If you have other skilled preachers on your church staff or among your elders, or even insightful non-preaching church members, ask them for regular critique. If you’re a solo pastor, make friends with other local pastors committed to expository preaching and evaluate one another. My pastors’ fellowship listens to and critiques one of the guy’s sermons each month. The practice is helpful to all of us. I didn’t seek preaching feedback in my early days. If I could go back in time, I would encourage myself to put it in place.
7. Be Patient
Finally, be patient with yourself. Give yourself permission to grow. There’s no substitute for time in the pulpit to find your voice, develop your skills, and learn from experience to trust in God’s Word and Spirit. If you’re not the primary preaching pastor in your church, then find some weekly venue for preaching and teaching, like a youth group talk, an adult education class, or an evening service.

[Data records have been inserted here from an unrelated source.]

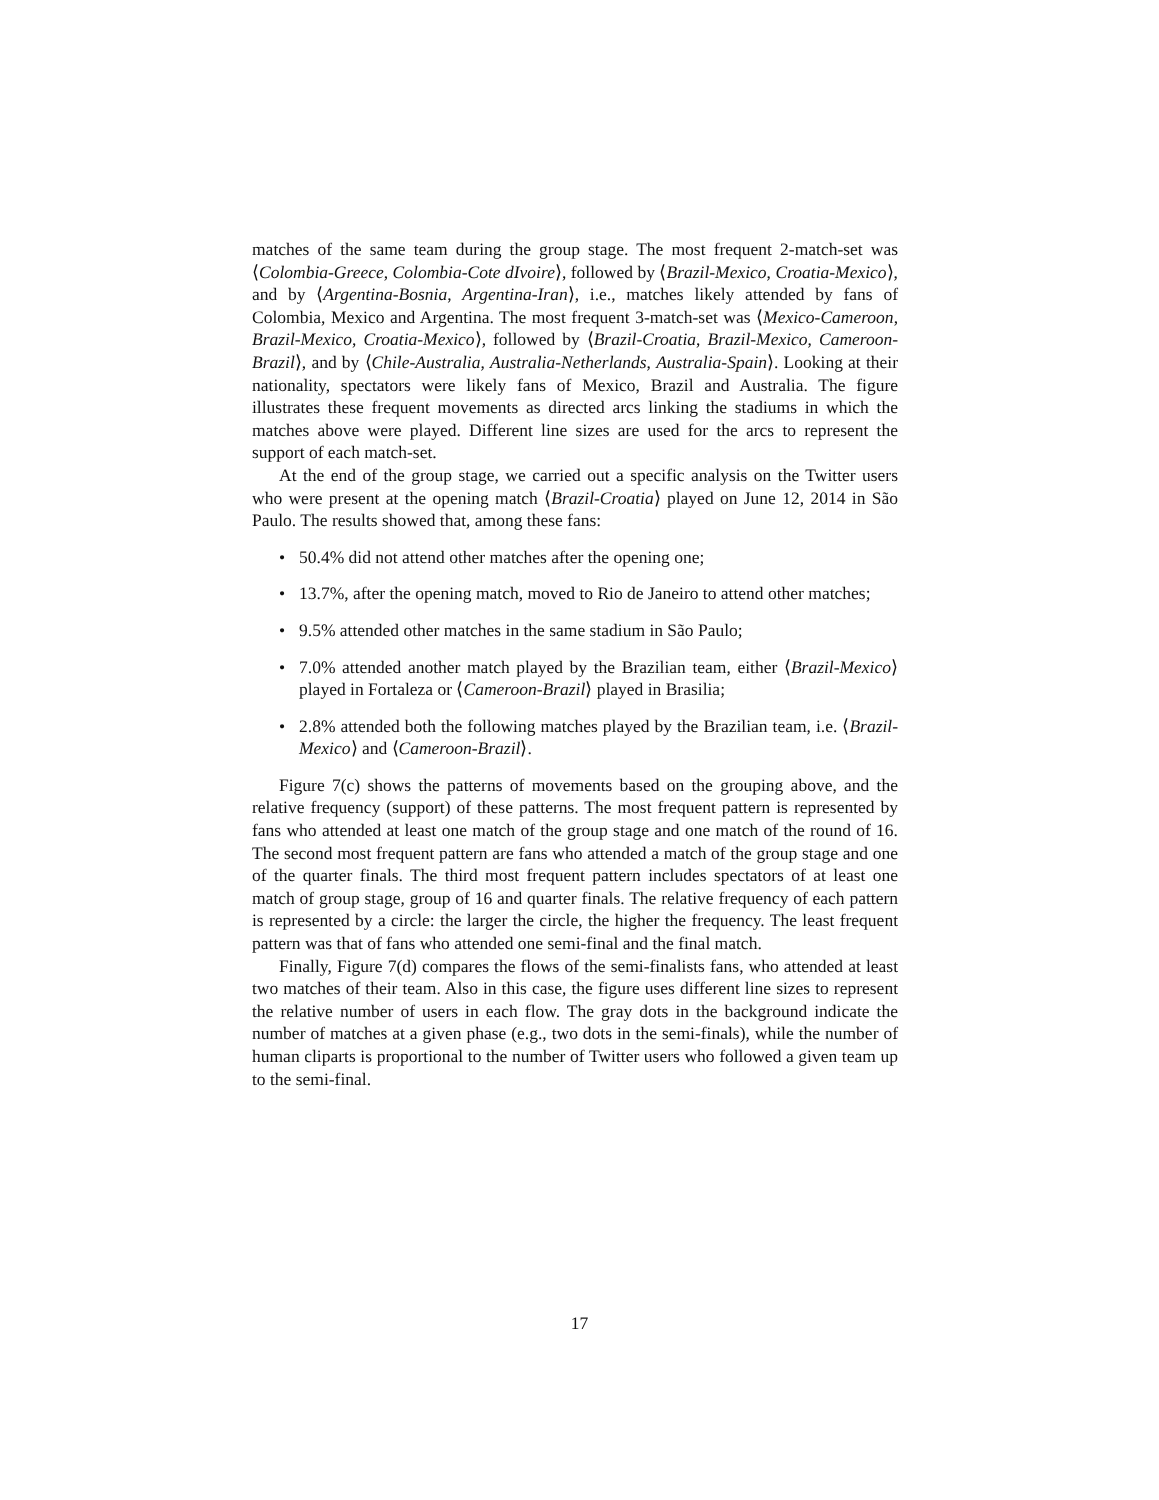matches of the same team during the group stage. The most frequent 2-match-set was ⟨Colombia-Greece, Colombia-Cote dIvoire⟩, followed by ⟨Brazil-Mexico, Croatia-Mexico⟩, and by ⟨Argentina-Bosnia, Argentina-Iran⟩, i.e., matches likely attended by fans of Colombia, Mexico and Argentina. The most frequent 3-match-set was ⟨Mexico-Cameroon, Brazil-Mexico, Croatia-Mexico⟩, followed by ⟨Brazil-Croatia, Brazil-Mexico, Cameroon-Brazil⟩, and by ⟨Chile-Australia, Australia-Netherlands, Australia-Spain⟩. Looking at their nationality, spectators were likely fans of Mexico, Brazil and Australia. The figure illustrates these frequent movements as directed arcs linking the stadiums in which the matches above were played. Different line sizes are used for the arcs to represent the support of each match-set.
At the end of the group stage, we carried out a specific analysis on the Twitter users who were present at the opening match ⟨Brazil-Croatia⟩ played on June 12, 2014 in São Paulo. The results showed that, among these fans:
• 50.4% did not attend other matches after the opening one;
• 13.7%, after the opening match, moved to Rio de Janeiro to attend other matches;
• 9.5% attended other matches in the same stadium in São Paulo;
• 7.0% attended another match played by the Brazilian team, either ⟨Brazil-Mexico⟩ played in Fortaleza or ⟨Cameroon-Brazil⟩ played in Brasilia;
• 2.8% attended both the following matches played by the Brazilian team, i.e. ⟨Brazil-Mexico⟩ and ⟨Cameroon-Brazil⟩.
Figure 7(c) shows the patterns of movements based on the grouping above, and the relative frequency (support) of these patterns. The most frequent pattern is represented by fans who attended at least one match of the group stage and one match of the round of 16. The second most frequent pattern are fans who attended a match of the group stage and one of the quarter finals. The third most frequent pattern includes spectators of at least one match of group stage, group of 16 and quarter finals. The relative frequency of each pattern is represented by a circle: the larger the circle, the higher the frequency. The least frequent pattern was that of fans who attended one semi-final and the final match.
Finally, Figure 7(d) compares the flows of the semi-finalists fans, who attended at least two matches of their team. Also in this case, the figure uses different line sizes to represent the relative number of users in each flow. The gray dots in the background indicate the number of matches at a given phase (e.g., two dots in the semi-finals), while the number of human cliparts is proportional to the number of Twitter users who followed a given team up to the semi-final.
17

Take the long view of your preaching. Don’t drown in despair because you coughed up a hairball of a sermon. Or two, or five. Be humble, retool, and try again.
All young preachers (and old preachers) should tape 1 Timothy 4:13, 15 to their wall: “Until I come, devote yourself to the public reading of Scripture, to preaching and to teaching. . . . Be diligent in these matters; give yourself wholly to them so that everyone may see your progress.”
Did you catch that last phrase? God is calling us preachers to show progress to our congregations, not perfection. I definitely haven’t mastered preaching, whatever “mastering” means. But by God’s grace I have shown progress over the past 15 years in the public reading of Scripture, preaching, and teaching. And by his grace you will too.